TEXTE À LIRE:
>>>>

Il apparaîtra rétrospectivement que cette construction fut une immense mystification de ceux qui concevaient l’Europe unie comme le dépassement des nations historiques dans une forme de nation européenne, prospère et sociale, réellement indépendante par rapport à l’Empire américain.

Ils rêvaient d’une nation européenne ou au moins d’une confédération européenne, ils eurent une arène d’échanges mercantiles réglée par la concurrence « loyale » et non « faussée » – sous surveillance d’une bureaucratie en charge de l’intérêt général – et une Banque Centrale au rabais, interdite de financement direct des déficits et dettes publiques comme de l’économie. Accepter la libéralisation de l’Europe comme prix de l’union fut un marché de dupes, sauf pour l’Allemagne et les privilégiés qui y trouvèrent leur compte comme le Luxembourg et les Pays-Bas, authentiques paradis fiscaux.

Dès le traité de Rome (1957) il était pourtant clair que pour l’Allemagne et les USA, à la manœuvre en sous-mains, la construction de l’Union devait se faire et se ferait, selon le modèle « ordolibéral » – et non selon le modèle politique qui appelait la création progressive d’une confédération ou d’une fédération, comme le pensaient majoritairement les Français.

<<<<

INFORMATIONS FOURNIES:
>>>>

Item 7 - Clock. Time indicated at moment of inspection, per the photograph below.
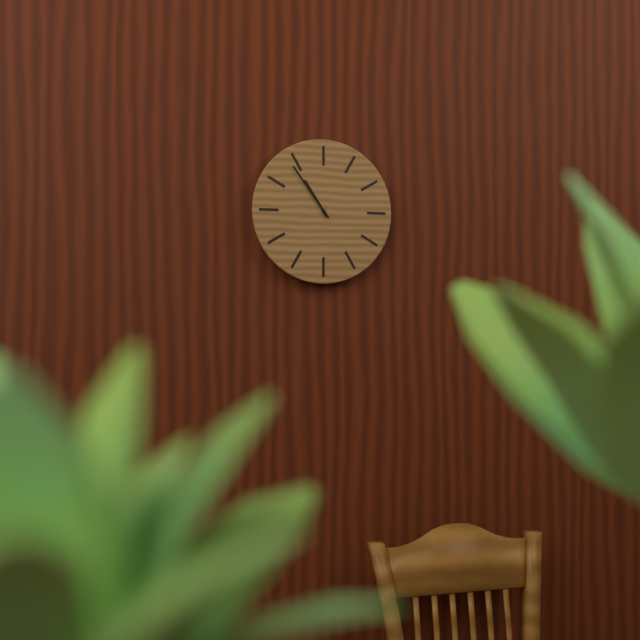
10:54
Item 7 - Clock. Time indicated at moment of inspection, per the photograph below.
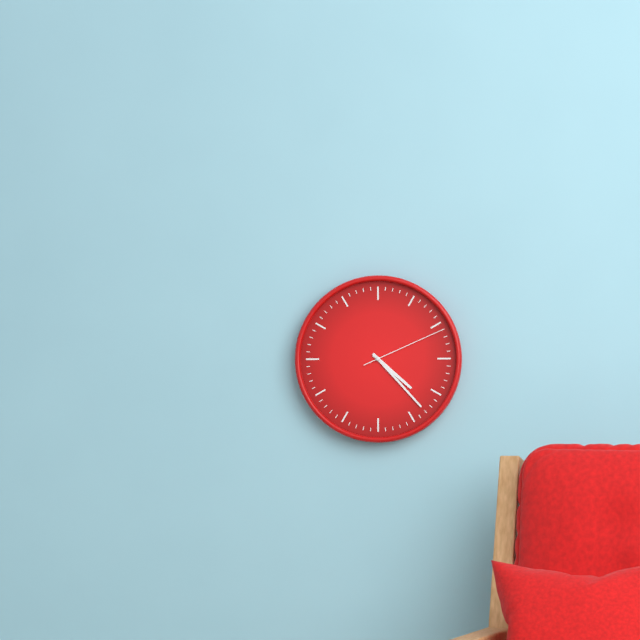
4:23:11
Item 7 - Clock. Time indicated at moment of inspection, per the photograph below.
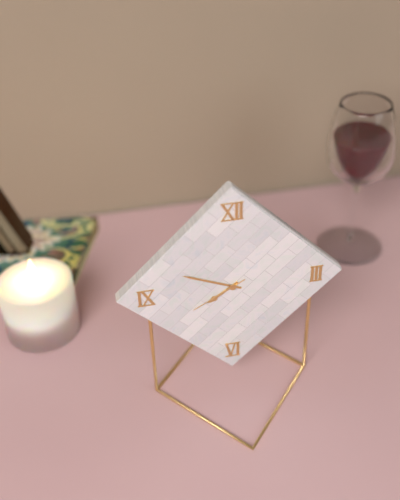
7:49:40
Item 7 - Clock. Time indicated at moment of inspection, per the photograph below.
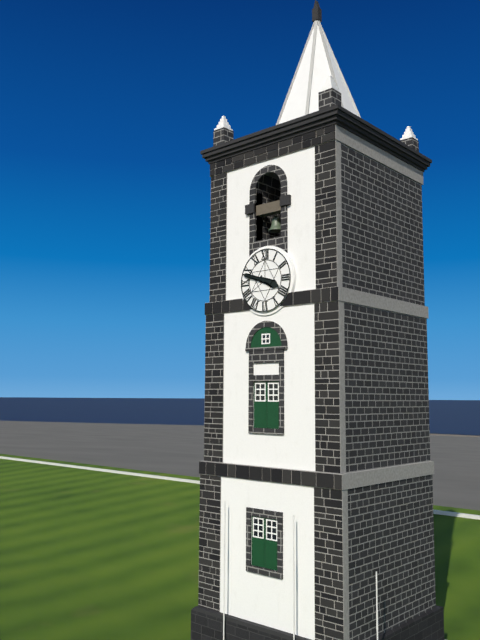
3:48
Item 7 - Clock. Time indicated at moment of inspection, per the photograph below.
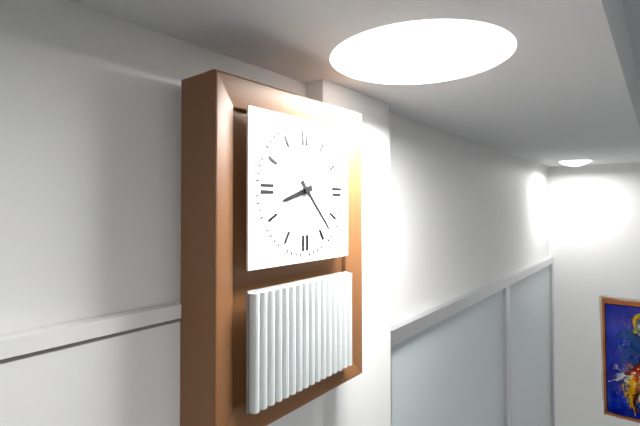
8:23
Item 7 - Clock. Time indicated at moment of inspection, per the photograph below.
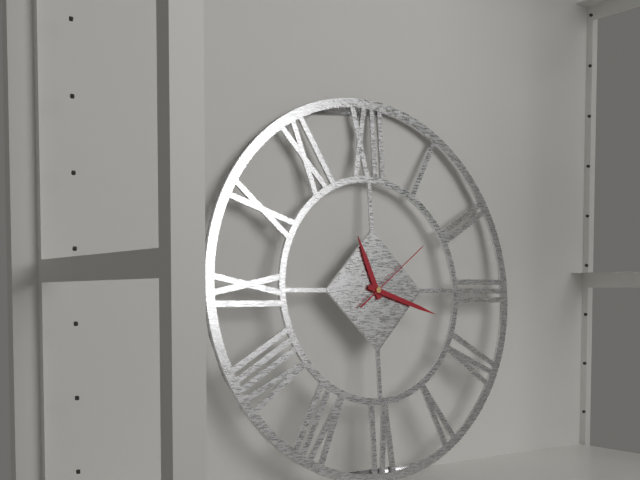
11:18:09
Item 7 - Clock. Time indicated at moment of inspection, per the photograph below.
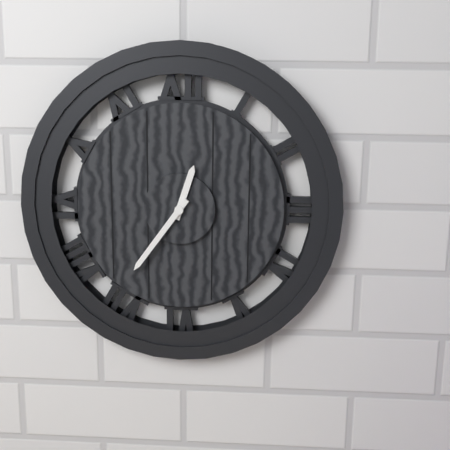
12:36
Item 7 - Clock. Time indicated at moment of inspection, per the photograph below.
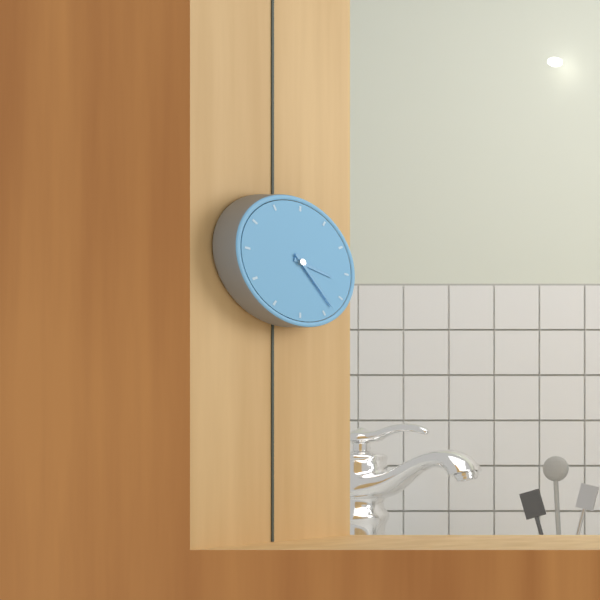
3:23
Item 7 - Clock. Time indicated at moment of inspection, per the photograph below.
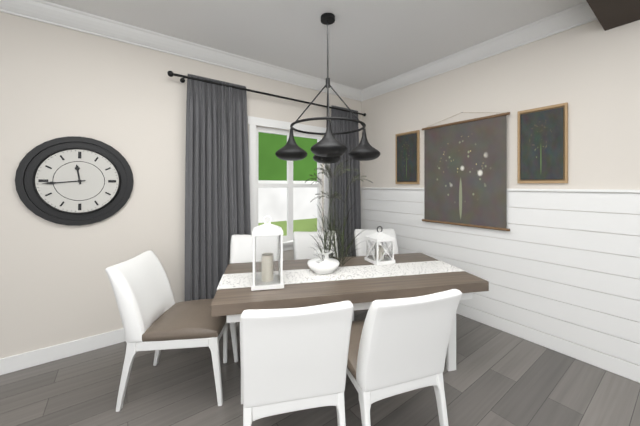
11:44
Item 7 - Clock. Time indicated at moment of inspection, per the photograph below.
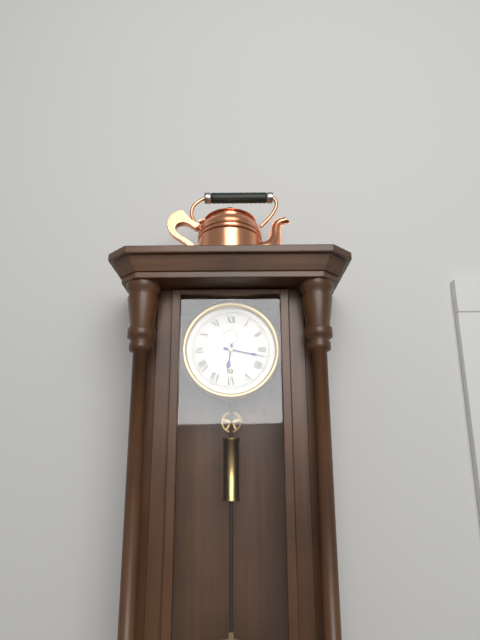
6:17
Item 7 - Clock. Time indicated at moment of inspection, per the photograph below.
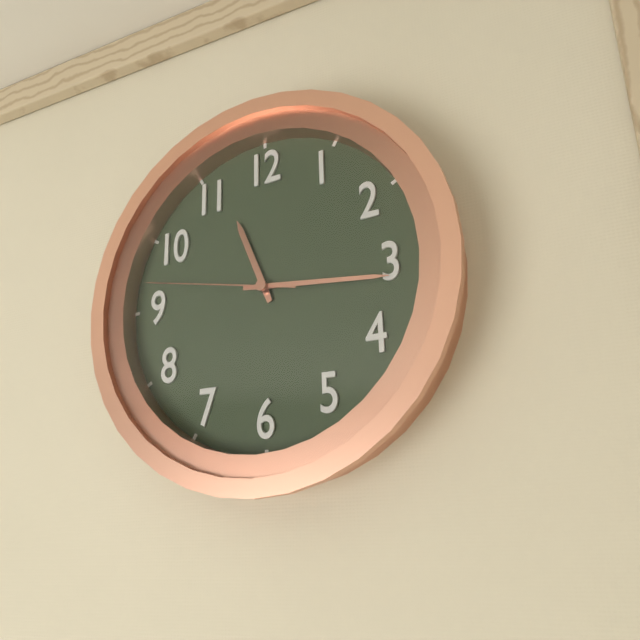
11:16:47
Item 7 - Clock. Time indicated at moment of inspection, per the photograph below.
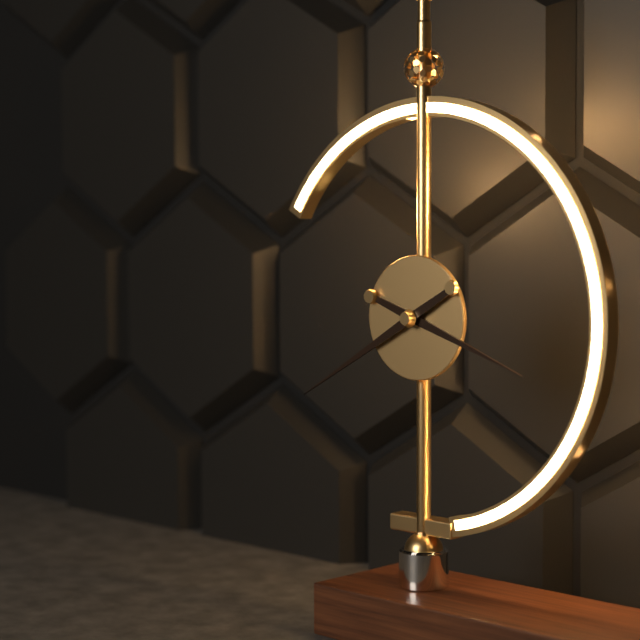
3:40
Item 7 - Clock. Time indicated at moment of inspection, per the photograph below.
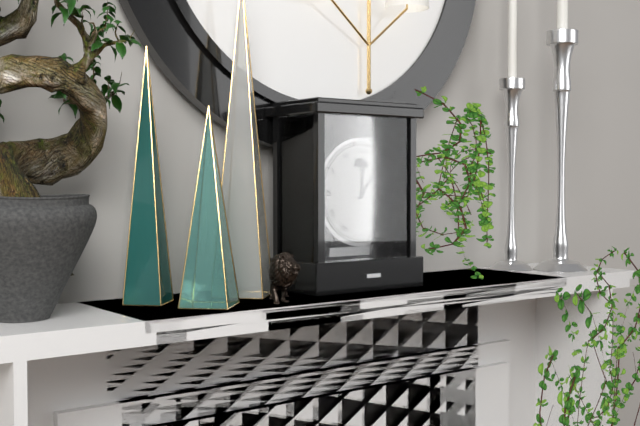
12:07
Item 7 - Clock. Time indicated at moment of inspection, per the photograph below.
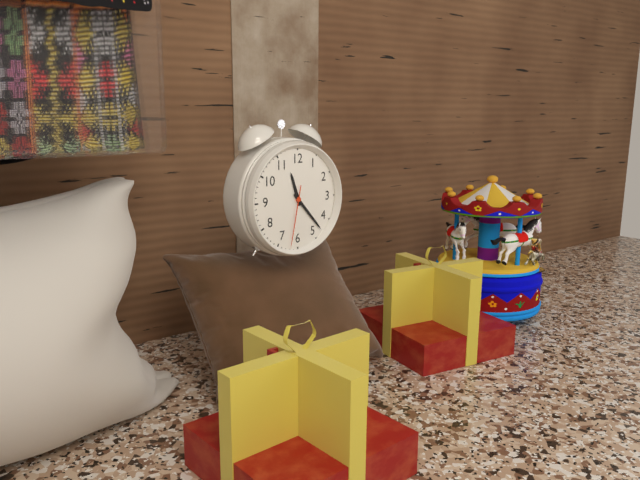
11:23:32
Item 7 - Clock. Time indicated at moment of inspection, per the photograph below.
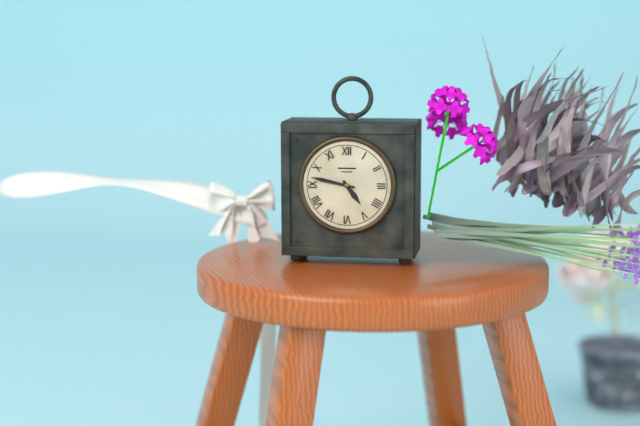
4:47
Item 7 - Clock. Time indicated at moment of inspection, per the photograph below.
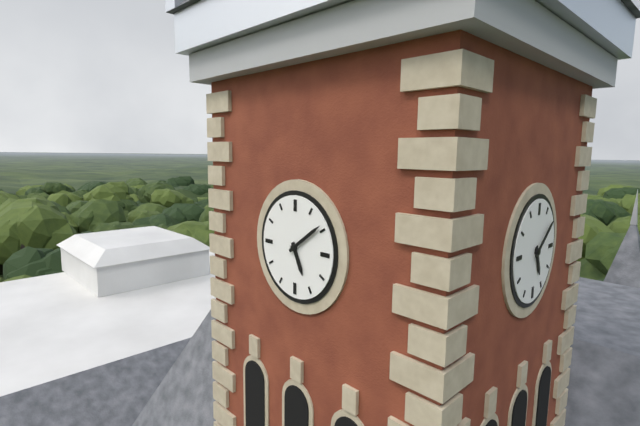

<<<<

TRAVAIL DEMANDÉ:
Répondez aux questions suivantes d'après le texte sur la construction européenne :
1. En quelle année le traité de Rome a-t-il été signé ?
2. Quels pays sont qualifiés d'« authentiques paradis fiscaux » ?
3. Selon quel modèle l'Allemagne et les USA voulaient-ils que se fasse la construction de l'Union ?

RÉPONSE CI-DESSOUS:
1. En 1957.
2. Le Luxembourg et les Pays-Bas.
3. Selon le modèle « ordolibéral ».